┏━━
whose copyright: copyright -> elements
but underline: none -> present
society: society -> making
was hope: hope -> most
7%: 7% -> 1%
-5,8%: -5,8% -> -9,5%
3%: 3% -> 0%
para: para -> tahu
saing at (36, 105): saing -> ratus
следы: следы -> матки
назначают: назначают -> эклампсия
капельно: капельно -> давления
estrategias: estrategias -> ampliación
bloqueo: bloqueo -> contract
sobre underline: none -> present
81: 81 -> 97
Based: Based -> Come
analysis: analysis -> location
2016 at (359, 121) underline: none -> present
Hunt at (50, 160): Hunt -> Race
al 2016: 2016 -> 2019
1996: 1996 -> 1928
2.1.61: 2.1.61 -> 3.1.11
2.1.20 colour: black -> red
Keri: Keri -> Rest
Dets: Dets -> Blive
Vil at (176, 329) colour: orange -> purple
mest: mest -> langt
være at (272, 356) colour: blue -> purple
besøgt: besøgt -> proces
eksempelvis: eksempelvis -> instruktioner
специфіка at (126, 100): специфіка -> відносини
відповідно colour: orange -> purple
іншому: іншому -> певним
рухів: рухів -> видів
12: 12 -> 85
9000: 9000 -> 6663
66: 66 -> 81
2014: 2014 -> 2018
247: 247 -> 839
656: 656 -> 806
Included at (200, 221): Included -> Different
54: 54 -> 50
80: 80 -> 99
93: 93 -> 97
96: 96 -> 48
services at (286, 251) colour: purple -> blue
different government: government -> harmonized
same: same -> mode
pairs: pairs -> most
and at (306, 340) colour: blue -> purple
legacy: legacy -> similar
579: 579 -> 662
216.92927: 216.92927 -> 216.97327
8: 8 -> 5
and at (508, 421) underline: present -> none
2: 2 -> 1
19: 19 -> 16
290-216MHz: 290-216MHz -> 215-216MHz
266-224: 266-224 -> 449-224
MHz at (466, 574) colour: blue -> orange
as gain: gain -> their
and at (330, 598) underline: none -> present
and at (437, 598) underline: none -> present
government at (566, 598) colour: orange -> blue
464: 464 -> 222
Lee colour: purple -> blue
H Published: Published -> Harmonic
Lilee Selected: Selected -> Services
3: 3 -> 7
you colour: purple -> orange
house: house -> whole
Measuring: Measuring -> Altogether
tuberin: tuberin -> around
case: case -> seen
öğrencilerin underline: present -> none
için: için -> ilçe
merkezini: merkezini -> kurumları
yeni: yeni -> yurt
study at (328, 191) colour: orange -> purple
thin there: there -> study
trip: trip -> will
┗━━
■ **What is needed**: Update the rows above by changing every "colour" to "color", and write out all of the rows with nothing else altered.

■ **Solution**:
whose copyright: copyright -> elements
but underline: none -> present
society: society -> making
was hope: hope -> most
7%: 7% -> 1%
-5,8%: -5,8% -> -9,5%
3%: 3% -> 0%
para: para -> tahu
saing at (36, 105): saing -> ratus
следы: следы -> матки
назначают: назначают -> эклампсия
капельно: капельно -> давления
estrategias: estrategias -> ampliación
bloqueo: bloqueo -> contract
sobre underline: none -> present
81: 81 -> 97
Based: Based -> Come
analysis: analysis -> location
2016 at (359, 121) underline: none -> present
Hunt at (50, 160): Hunt -> Race
al 2016: 2016 -> 2019
1996: 1996 -> 1928
2.1.61: 2.1.61 -> 3.1.11
2.1.20 color: black -> red
Keri: Keri -> Rest
Dets: Dets -> Blive
Vil at (176, 329) color: orange -> purple
mest: mest -> langt
være at (272, 356) color: blue -> purple
besøgt: besøgt -> proces
eksempelvis: eksempelvis -> instruktioner
специфіка at (126, 100): специфіка -> відносини
відповідно color: orange -> purple
іншому: іншому -> певним
рухів: рухів -> видів
12: 12 -> 85
9000: 9000 -> 6663
66: 66 -> 81
2014: 2014 -> 2018
247: 247 -> 839
656: 656 -> 806
Included at (200, 221): Included -> Different
54: 54 -> 50
80: 80 -> 99
93: 93 -> 97
96: 96 -> 48
services at (286, 251) color: purple -> blue
different government: government -> harmonized
same: same -> mode
pairs: pairs -> most
and at (306, 340) color: blue -> purple
legacy: legacy -> similar
579: 579 -> 662
216.92927: 216.92927 -> 216.97327
8: 8 -> 5
and at (508, 421) underline: present -> none
2: 2 -> 1
19: 19 -> 16
290-216MHz: 290-216MHz -> 215-216MHz
266-224: 266-224 -> 449-224
MHz at (466, 574) color: blue -> orange
as gain: gain -> their
and at (330, 598) underline: none -> present
and at (437, 598) underline: none -> present
government at (566, 598) color: orange -> blue
464: 464 -> 222
Lee color: purple -> blue
H Published: Published -> Harmonic
Lilee Selected: Selected -> Services
3: 3 -> 7
you color: purple -> orange
house: house -> whole
Measuring: Measuring -> Altogether
tuberin: tuberin -> around
case: case -> seen
öğrencilerin underline: present -> none
için: için -> ilçe
merkezini: merkezini -> kurumları
yeni: yeni -> yurt
study at (328, 191) color: orange -> purple
thin there: there -> study
trip: trip -> will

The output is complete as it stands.